2015-08-27 09:52:27 (UTC+01:00)

Durante o julgamento, sobre o rombo nos cofres do MINED, alguns dos 13 réus confessaram ter conhecimento dos valores que eram depositados em suas contas bancarias por José Sende, até então membro sénior do Ministério da Educação.

Os réus disseram, em tribunal, que não sabia a real proveniência do dinheiro que era depositado em suas contas bancarias e que José Sende alegava que tais valores resultavam de um negócio, que o foragido tinha com amigos na província de Nampula.

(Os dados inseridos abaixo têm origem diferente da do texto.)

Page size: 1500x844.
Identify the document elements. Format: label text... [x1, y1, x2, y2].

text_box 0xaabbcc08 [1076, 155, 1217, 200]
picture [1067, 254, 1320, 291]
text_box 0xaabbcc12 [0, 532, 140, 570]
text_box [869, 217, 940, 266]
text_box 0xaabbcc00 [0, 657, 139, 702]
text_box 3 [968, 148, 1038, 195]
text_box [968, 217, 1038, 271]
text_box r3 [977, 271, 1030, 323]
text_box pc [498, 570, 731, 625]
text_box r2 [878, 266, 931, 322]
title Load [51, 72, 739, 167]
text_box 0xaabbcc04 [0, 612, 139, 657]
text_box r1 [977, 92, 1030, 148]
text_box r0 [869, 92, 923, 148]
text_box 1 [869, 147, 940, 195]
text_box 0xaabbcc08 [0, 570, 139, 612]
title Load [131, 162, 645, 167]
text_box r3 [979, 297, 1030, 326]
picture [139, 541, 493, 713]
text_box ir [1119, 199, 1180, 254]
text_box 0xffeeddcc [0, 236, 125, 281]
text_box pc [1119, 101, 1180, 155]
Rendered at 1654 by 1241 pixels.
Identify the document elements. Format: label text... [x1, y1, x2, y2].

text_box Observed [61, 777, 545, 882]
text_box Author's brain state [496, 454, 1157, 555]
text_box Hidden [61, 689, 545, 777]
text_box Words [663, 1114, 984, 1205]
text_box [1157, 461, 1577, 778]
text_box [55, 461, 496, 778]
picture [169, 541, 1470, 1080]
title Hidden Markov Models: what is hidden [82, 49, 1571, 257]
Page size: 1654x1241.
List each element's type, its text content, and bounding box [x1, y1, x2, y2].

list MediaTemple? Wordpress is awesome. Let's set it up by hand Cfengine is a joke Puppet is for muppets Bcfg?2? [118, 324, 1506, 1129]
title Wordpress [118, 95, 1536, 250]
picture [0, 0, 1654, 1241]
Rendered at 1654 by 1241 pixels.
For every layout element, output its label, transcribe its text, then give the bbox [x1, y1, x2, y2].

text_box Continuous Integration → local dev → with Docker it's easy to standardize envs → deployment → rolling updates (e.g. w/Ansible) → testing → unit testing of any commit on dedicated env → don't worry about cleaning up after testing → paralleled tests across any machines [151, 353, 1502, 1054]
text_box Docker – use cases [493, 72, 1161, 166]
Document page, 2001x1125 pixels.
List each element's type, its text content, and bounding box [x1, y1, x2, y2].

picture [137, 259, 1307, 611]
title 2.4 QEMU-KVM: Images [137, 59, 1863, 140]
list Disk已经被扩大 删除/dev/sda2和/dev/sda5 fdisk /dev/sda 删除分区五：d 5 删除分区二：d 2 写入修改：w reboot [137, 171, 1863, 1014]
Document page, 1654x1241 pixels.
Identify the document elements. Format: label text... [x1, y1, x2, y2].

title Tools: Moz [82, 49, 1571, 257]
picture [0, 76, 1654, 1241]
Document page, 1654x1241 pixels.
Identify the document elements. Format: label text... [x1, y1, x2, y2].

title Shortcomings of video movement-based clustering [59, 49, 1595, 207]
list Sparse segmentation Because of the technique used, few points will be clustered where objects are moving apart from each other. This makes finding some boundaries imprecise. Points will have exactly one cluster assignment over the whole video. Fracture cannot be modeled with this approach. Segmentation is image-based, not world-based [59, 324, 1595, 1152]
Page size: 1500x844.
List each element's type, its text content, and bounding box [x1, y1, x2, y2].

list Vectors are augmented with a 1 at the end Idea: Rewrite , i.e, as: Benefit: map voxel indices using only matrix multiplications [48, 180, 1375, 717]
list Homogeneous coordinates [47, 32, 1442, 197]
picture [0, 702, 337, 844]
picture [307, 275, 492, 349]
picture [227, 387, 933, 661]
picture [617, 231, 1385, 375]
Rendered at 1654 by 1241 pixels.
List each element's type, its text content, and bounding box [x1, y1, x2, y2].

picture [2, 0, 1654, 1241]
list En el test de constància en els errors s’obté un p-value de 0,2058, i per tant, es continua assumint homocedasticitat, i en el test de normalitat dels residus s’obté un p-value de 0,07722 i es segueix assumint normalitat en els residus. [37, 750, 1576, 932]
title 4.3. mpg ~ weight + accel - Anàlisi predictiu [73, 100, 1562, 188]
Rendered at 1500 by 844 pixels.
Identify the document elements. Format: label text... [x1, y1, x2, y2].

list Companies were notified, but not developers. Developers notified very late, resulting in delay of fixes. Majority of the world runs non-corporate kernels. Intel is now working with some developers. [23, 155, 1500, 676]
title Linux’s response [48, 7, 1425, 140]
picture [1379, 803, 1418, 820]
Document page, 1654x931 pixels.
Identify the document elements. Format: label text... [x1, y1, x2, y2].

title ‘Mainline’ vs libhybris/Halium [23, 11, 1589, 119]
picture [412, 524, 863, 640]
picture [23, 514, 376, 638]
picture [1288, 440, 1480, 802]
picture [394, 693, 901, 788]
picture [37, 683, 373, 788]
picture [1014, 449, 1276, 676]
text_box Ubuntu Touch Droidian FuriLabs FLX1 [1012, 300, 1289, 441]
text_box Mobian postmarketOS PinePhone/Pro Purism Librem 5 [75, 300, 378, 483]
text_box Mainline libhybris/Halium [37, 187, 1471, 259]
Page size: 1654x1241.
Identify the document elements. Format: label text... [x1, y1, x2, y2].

De acordo com declarações de um dos réus, Carlitos Acácio, citado pela Radio Moçambique, de trinta e dois anos de idade, para a sua conta bancaria, as transferências efectuadas por José Sende chegaram a atingir um Milhão e Novecentos mil meticais.

Em tribunal, os réus explicaram, ainda, que depois de efectuado o depósito, o foragido, Sende, os contactava para efectuar o levantamento do valor e depois os agradecia com valores que variavam entre duzentos a dois mil meticais.

Carlitos Acácio recordou ainda que num desses dias, foi contactado, pelo réu foragido, para efectuar um levantamento e, como agradecimento, recebeu uma nota de quinhentos meticais e promessa de emprego, na educação. [FI]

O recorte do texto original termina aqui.